Pero Hank no le dejó. Se rió de él y le ordenó que se refugiase con Wil. Luego se alejó. Wil y Rad se metieron en una hondonada entre rocas y se decidieron a aguardar allí, mientras la sombra se hacía más densa en el cielo cubierto de nubarrones.
Rad movía la cabeza de un lado a otro:
– ¿Por qué no ha querido que le acompañara?
– Hank no es el mismo desde ayer… Tiene en sus manos la máquina y se ha convertido casi en un hombre como el que mató a Phil.
– ¿Por qué?
– Porque… -Wil se detuvo un instante, intentando escrutar los pensamientos ocultos del muchacho-. Porque esa máquina parece rodear de odio y de afán de poder a quien la tiene.
– ¿Y… si tú la tuvieras?
Wil se encogió de hombros, indiferente.
– Nunca la he tenido en las manos, no lo sé… Debe de sentirse algo muy raro aquí dentro, cuando se la posee.
– Es cierto… Bueno, quiero decir que a mí me habría gustado tener una…
– Bah… Olvídalo.
Y Wil se recostó en una roca, dispuesto tranquilamente a dormir. Pronto, su respiración se acompasó y Rad, levantándose sobre sus brazos y sus rodillas, comprobó que su compañero dormía. Entonces salió de la especie de covacha que les protegía y corrió silenciosamente bajo la lluvia. Las ruinas de la aldea quedaron a un lado, porque Rad dio un rodeo para no seguir adelante por la carretera, para no encontrarse con Hank o con los hombres que mataron a Phil.
De pronto, entre la lluvia densa, distinguió a lo lejos una figura agazapada. Se trataba sin ninguna duda de Hank, que esperaba el momento propicio. Rad se escondió a su vez, manteniéndose lejos de su compañero, a la espectativa.
Hank, detrás de un montón de ruinas, tenía al alcance de su máquina la roca por detrás de la cual había aparecido el hombre. Ahora, ese hombre estaría seguramente allí. Y él, Hank, había venido dispuesto a esperarle y matarle en cuanto asomara la cabeza. El cabello se le había pegado al rostro, todo él estaba empapado y la lluvia seguía cayendo. Pero tenía que esperar. No podía siquiera mostrarse, no debía salir a campo descubierto, si quería matar al hombre. En un momento u otro asomaría y, entonces…

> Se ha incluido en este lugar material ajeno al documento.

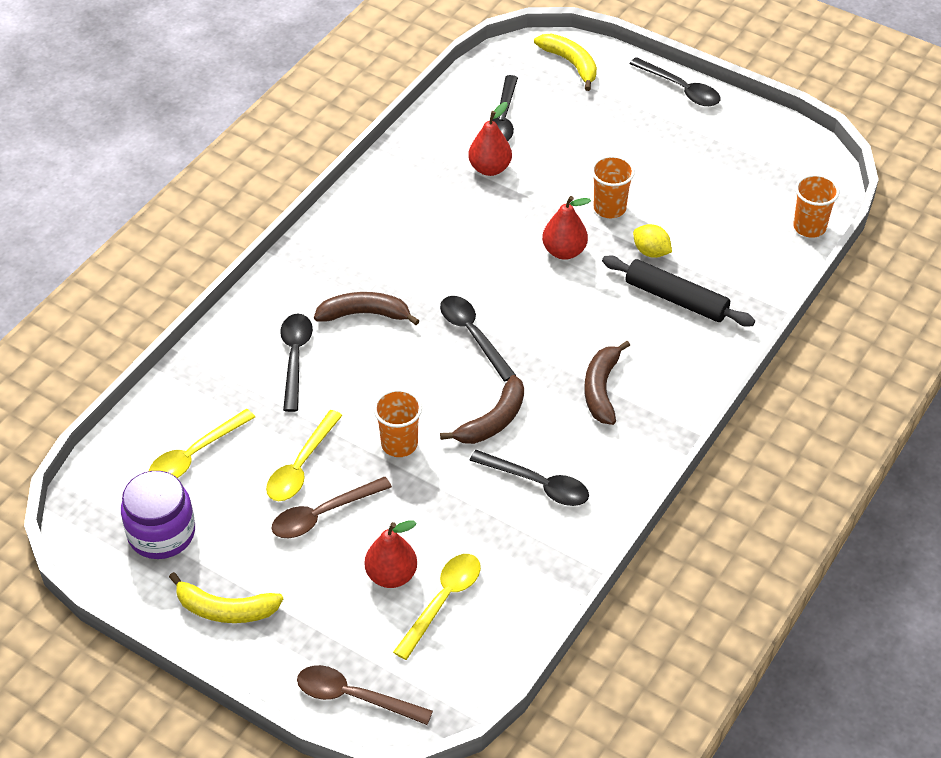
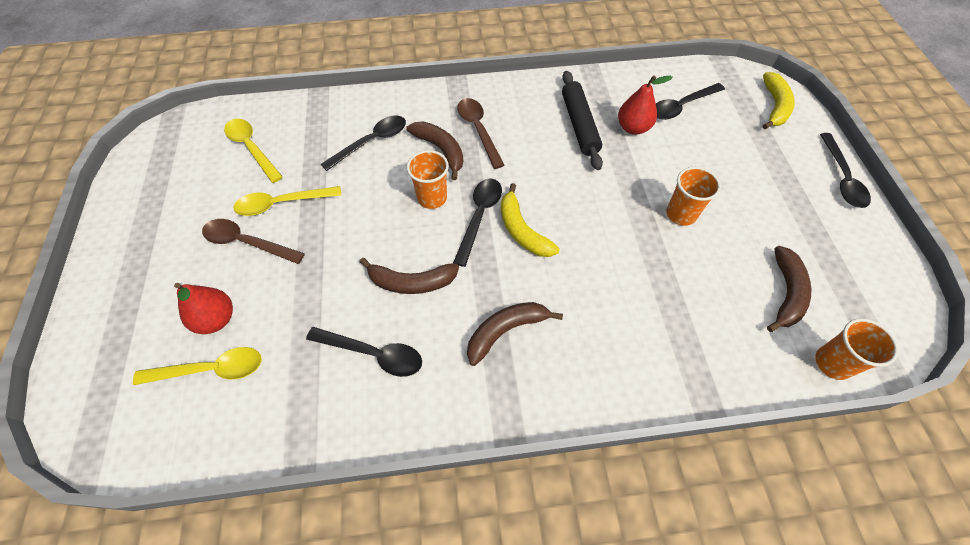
camera: 50 degrees right, 10 degrees up
(161, 533) = (175, 174): purple jar -> none
(195, 454) = (252, 148): yellow spoon -> yellow spoon turned 45 degrees clockwise
(225, 609) = (127, 246): yellow banana -> yellow banana (522, 230)
(354, 697) = (82, 374): brown spoon -> brown spoon (478, 130)
(399, 444) = (343, 242): orange cup -> orange cup (432, 198)
(538, 484) = (373, 354): black spoon -> black spoon turned 60 degrees counterclockwise
(564, 251) = (610, 215): red pear -> none
(651, 252) = (672, 268): yellow lemon -> none
(676, 299) = (646, 318): black rolling pin -> black rolling pin (579, 125)
(737, 205) = (786, 293): none -> brown banana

Pero pasaba el tiempo, la lluvia arreciaba y la oscuridad dominaba completamente el paisaje muerto. Hank se decidió a actuar. Si el hombre no asomaba, tendría que ir en su busca. Reptando como los lagartos verdes que cazaba en las laderas del Valle de las Rocas -esos lagartos a los que mataban aplastándoles la cabeza con un pedrusco- Hank se deslizó, sosteniendo la máquina en la mano derecha. Pasó por detrás de los últimos muros desmoronados de la aldea y se acercó, siempre ocultándose, hasta el pie de las rocas.
Desde su escondite lejano, Rad vio su silueta arrastrarse y desaparecer tras un saliente. Se preguntó si Hank tendría la intención de buscar al hombre en su propia guarida.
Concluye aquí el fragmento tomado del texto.